Ein neuer Paragraf der Strafprozessordnung (StPO), der von der Bundesregierung am 11. Juni 2021 zusammen mit weiteren Regelungen beschlossen wurde, sieht vor, dass das umstrittene Mittel der automatisierten Kennzeichenerfassung künftig bundesweit eingesetzt werden darf. Zudem wird durch den neuen Paragrafen ausdrücklich erlaubt, im Zusammenhang mit Computerkriminalität nächtliche Hausdurchsuchungen vorzunehmen. Union und SPD stimmten für das Gesetz, Die Linke und Bündnis 90/Die Grünen stimmten dagegen. AfD und FDP enthielten sich. Der Bundesrat muss dem Gesetz noch zustimmen.

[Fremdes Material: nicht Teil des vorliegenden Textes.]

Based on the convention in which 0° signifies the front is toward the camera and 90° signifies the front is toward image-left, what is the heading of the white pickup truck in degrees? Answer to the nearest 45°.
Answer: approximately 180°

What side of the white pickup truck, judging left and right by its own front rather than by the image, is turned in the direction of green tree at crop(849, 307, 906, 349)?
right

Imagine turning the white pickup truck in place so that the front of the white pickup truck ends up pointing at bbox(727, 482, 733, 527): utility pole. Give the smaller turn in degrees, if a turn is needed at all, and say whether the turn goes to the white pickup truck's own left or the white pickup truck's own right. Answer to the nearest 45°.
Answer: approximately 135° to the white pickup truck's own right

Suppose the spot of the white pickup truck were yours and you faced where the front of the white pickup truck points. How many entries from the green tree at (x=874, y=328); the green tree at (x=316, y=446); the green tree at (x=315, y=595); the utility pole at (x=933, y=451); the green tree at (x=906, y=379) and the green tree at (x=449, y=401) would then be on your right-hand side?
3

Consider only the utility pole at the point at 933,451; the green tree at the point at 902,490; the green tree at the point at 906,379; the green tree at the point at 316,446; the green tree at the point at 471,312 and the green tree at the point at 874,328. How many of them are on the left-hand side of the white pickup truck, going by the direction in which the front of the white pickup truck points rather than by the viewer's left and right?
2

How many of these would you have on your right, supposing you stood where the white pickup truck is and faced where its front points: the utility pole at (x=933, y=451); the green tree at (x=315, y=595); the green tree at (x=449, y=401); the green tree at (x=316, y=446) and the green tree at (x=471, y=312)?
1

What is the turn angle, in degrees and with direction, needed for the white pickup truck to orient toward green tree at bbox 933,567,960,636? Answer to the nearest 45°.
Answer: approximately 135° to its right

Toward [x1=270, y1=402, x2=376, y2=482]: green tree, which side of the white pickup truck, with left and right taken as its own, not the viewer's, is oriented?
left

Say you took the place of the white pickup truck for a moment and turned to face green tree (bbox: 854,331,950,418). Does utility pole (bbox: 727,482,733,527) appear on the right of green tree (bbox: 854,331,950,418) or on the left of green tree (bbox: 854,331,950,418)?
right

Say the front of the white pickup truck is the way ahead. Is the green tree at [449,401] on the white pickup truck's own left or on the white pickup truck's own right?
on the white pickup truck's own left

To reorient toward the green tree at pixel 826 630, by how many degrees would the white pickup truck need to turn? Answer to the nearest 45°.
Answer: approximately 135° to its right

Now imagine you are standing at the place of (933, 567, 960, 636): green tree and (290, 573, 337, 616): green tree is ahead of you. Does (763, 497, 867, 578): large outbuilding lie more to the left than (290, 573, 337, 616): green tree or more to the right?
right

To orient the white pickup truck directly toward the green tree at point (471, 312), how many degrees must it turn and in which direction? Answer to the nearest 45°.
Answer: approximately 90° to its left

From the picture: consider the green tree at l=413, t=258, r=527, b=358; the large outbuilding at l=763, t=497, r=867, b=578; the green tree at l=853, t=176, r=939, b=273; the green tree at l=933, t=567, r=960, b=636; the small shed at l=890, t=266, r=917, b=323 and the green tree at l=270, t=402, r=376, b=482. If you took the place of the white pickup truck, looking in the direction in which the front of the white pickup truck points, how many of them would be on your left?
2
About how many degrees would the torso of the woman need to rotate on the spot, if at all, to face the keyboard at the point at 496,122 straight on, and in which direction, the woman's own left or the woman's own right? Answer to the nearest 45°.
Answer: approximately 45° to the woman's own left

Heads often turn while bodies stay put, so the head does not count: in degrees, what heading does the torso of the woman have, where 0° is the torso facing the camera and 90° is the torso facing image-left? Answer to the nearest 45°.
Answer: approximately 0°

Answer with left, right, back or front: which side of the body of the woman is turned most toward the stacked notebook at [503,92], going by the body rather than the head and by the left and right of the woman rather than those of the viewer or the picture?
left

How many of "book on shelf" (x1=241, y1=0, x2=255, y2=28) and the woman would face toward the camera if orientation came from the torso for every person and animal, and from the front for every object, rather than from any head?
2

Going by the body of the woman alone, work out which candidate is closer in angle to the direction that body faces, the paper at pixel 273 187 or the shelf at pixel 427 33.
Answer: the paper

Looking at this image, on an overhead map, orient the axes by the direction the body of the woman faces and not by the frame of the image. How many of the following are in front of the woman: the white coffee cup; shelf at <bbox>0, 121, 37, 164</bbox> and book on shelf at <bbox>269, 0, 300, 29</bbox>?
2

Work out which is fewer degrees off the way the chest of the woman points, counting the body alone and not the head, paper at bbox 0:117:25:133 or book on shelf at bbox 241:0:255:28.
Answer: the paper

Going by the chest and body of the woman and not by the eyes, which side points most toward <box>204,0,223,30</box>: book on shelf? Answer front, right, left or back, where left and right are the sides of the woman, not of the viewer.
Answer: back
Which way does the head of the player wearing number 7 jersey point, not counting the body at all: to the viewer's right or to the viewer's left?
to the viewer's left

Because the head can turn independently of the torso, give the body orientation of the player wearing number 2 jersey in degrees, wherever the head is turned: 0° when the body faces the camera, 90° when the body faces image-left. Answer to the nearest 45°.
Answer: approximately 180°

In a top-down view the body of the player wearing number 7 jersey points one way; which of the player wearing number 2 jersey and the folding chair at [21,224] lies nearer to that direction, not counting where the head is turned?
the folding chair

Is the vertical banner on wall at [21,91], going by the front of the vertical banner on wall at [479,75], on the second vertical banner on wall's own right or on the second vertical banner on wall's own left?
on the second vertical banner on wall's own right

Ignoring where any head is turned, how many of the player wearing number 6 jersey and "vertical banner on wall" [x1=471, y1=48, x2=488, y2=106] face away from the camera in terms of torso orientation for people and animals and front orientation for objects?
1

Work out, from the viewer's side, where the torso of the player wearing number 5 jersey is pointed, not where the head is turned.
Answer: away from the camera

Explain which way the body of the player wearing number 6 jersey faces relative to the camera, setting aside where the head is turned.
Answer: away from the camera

Durch das neue Gesetz dürfen die Kennzeichen von Kraftfahrzeugen künftig "vorübergehend und nicht flächendeckend" erfasst werden. Es müssen jedoch tatsächliche Anhaltspunkte dafür vorliegen, dass "eine Straftat von erheblicher Bedeutung begangen worden ist und die Annahme gerechtfertigt ist, dass diese Maßnahme zur Ermittlung der Identität oder des Aufenthaltsorts des Beschuldigten führen kann".
Vor zwei Jahren hatte das Bundesverfassungsgericht den automatischen Abgleich von Kfz-Kennzeichen mit Fahndungsdaten in drei Bundesländern für verfassungswidrig erklärt, da dies gegen das Recht auf informelle Selbstbestimmung verstoße. Mit dem neuen Paragrafen 163g der StPO wurde nun jedoch eine "spezialgesetzliche Befugnis der Strafverfolgungsbehörden zur automatischen Kennzeichenerfassung im öffentlichen Verkehrsraum insbesondere zu Fahndungszwecken" geschaffen, bei der die Vorgaben des Bundesverfassungsgerichtes berücksichtigt worden sein sollen. Der Einsatz sei "vor allem auf Fernstraßen geplant".
Der Bundesrat forderte zudem, zu prüfen, ob der Einsatz der automatischen Kennzeichenerfassung bei "besonders schweren Straftaten" erweitert werden kann und eine "vorübergehende ungefilterte Speicherungsbefugnis von Kennzeichen aller Verkehrsteilnehmer" möglich wäre. Union und SPD lehnten dies jedoch ab.
Der Gesetzentwurf wird darüber hinaus um eine weitere Regelung ergänzt, die die Möglichkeit nächtlicher Hausdurchsuchungen legitimiert: Künftig dürfen Wohnungen und Geschäftsräume zwischen 21 und 6 Uhr durchsucht werden, "wenn bestimmte Tatsachen den Verdacht begründen, dass während der Durchsuchung auf ein elektronisches Speichermedium zugegriffen werden wird, das als Beweismittel in Betracht kommt, und ohne die Durchsuchung zur Nachtzeit die Auswertung des elektronischen Speichermediums, insbesondere in unverschlüsselter Form, aussichtslos oder wesentlich erschwert wäre".
Begründet wird dies von offiziellen Stellen damit, dass die Einsatzkräfte verstärkt vor dem Problem stehen, dass mutmaßliche Täter ihre Datenträger verschlüsseln und so vor dem Zugriff durch die Strafverfolgungsbehörden schützen könnten. Wenn die Entschlüsselung nicht gelinge und sich der Tatverdächtige auch nicht kooperationswillig sei, könne eine forensische Auswertung oft nicht erfolgen.
Daher sei es bei Ermittlungen, vor allem im Bereich der Kinderpornografie und des sexuellen Missbrauchs von Kindern, von großer Bedeutung, Datenträger möglichst dann zu beschlagnahmen, "wenn sich diese im unverschlüsselten Zustand befinden", so die Begründung des neuen Gesetzes. Im Einzelfall müssen jedoch konkrete Anhaltspunkte vorliegen, um eine nächtliche Durchsuchung zu erlauben.